- **Records drawn from a dataset**:
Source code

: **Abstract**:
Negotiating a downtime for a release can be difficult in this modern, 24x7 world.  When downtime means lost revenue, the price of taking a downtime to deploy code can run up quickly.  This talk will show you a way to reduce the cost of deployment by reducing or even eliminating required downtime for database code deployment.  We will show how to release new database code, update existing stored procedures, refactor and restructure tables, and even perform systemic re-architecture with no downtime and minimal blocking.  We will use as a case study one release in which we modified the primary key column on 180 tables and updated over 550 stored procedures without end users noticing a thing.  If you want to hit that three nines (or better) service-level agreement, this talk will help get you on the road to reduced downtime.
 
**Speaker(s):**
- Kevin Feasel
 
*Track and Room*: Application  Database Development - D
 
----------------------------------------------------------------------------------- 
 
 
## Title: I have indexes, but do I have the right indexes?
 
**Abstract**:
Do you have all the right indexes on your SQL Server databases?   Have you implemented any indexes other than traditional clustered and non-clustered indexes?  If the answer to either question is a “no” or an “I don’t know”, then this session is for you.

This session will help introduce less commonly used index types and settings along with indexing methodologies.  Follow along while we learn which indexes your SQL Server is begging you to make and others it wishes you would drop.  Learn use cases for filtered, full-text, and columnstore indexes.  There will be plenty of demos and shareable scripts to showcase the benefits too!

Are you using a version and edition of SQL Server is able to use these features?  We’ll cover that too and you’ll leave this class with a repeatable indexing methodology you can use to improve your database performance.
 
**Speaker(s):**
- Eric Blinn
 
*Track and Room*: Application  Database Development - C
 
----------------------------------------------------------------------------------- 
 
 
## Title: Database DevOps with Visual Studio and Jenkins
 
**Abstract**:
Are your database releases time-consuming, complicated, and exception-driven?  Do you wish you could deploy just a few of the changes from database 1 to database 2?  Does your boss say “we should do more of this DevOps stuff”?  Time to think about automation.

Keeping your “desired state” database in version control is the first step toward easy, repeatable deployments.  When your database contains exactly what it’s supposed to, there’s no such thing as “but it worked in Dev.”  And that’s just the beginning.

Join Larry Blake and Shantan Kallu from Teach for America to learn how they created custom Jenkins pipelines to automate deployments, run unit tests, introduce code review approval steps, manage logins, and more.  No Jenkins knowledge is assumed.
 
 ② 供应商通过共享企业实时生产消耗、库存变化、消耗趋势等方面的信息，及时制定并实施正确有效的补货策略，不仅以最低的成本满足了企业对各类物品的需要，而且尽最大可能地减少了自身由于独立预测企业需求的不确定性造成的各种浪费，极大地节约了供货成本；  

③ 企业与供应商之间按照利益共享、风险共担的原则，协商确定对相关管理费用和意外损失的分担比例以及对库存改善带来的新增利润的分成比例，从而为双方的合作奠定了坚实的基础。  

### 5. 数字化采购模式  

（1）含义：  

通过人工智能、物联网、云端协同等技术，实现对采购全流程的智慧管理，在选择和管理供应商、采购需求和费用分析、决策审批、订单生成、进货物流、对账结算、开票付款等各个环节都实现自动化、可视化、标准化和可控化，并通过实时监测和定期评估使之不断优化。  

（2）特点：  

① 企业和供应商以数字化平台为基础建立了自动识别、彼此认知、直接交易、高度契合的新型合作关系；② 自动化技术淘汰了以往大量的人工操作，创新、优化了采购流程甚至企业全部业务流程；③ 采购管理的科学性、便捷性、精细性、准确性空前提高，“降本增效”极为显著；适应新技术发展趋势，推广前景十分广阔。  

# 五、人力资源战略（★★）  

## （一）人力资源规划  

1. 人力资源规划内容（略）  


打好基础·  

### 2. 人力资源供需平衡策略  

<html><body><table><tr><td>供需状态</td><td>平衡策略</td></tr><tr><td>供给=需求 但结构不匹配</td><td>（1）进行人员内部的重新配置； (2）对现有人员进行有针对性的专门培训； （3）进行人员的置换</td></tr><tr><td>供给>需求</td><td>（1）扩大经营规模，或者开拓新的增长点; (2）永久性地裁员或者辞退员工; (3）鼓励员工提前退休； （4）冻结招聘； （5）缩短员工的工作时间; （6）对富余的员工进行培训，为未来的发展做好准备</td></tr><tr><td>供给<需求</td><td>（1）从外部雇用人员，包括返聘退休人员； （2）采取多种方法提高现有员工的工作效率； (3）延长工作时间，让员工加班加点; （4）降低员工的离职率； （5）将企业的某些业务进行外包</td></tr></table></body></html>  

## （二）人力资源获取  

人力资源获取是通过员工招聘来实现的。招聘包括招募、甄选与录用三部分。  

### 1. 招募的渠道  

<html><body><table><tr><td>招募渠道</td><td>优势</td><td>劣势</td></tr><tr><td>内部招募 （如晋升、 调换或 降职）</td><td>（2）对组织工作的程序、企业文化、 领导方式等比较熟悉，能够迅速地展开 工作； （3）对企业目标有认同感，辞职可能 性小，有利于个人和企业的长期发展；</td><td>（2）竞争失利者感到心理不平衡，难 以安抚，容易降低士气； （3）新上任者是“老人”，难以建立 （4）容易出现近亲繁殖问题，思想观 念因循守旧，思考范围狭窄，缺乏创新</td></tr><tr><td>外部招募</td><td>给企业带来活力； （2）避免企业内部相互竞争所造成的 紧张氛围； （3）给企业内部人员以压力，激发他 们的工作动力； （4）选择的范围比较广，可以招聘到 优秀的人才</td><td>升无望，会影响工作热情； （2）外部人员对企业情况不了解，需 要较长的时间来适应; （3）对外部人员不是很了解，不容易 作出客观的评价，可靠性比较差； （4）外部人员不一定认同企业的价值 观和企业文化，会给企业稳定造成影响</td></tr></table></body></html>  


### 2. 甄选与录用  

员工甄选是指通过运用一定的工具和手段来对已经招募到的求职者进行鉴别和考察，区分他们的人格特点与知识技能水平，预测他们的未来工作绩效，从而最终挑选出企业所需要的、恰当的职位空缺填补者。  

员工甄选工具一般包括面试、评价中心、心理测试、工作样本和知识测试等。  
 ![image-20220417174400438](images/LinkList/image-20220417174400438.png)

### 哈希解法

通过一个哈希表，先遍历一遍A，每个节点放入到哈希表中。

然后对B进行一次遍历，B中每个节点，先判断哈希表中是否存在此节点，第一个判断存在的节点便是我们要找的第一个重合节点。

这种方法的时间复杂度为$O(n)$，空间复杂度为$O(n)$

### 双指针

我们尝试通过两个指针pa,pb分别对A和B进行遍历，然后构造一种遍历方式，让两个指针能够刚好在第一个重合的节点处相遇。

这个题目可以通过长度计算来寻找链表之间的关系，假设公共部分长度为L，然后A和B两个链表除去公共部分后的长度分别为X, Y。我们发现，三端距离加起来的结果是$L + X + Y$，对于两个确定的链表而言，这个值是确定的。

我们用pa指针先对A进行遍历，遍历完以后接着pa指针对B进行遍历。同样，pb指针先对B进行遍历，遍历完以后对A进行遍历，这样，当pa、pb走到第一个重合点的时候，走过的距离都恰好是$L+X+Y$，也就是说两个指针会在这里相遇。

- **WHAT YOU NEED TO DO**: Above are the entries. Quote exactly the lines from the one bearing "## （一）人力资源规划" through the one bearing "### 1. 招募的渠道".

- **RESPONSE AREA**:
## （一）人力资源规划  

1. 人力资源规划内容（略）  


打好基础·  

### 2. 人力资源供需平衡策略  

<html><body><table><tr><td>供需状态</td><td>平衡策略</td></tr><tr><td>供给=需求 但结构不匹配</td><td>（1）进行人员内部的重新配置； (2）对现有人员进行有针对性的专门培训； （3）进行人员的置换</td></tr><tr><td>供给>需求</td><td>（1）扩大经营规模，或者开拓新的增长点; (2）永久性地裁员或者辞退员工; (3）鼓励员工提前退休； （4）冻结招聘； （5）缩短员工的工作时间; （6）对富余的员工进行培训，为未来的发展做好准备</td></tr><tr><td>供给<需求</td><td>（1）从外部雇用人员，包括返聘退休人员； （2）采取多种方法提高现有员工的工作效率； (3）延长工作时间，让员工加班加点; （4）降低员工的离职率； （5）将企业的某些业务进行外包</td></tr></table></body></html>  

## （二）人力资源获取  

人力资源获取是通过员工招聘来实现的。招聘包括招募、甄选与录用三部分。  

### 1. 招募的渠道  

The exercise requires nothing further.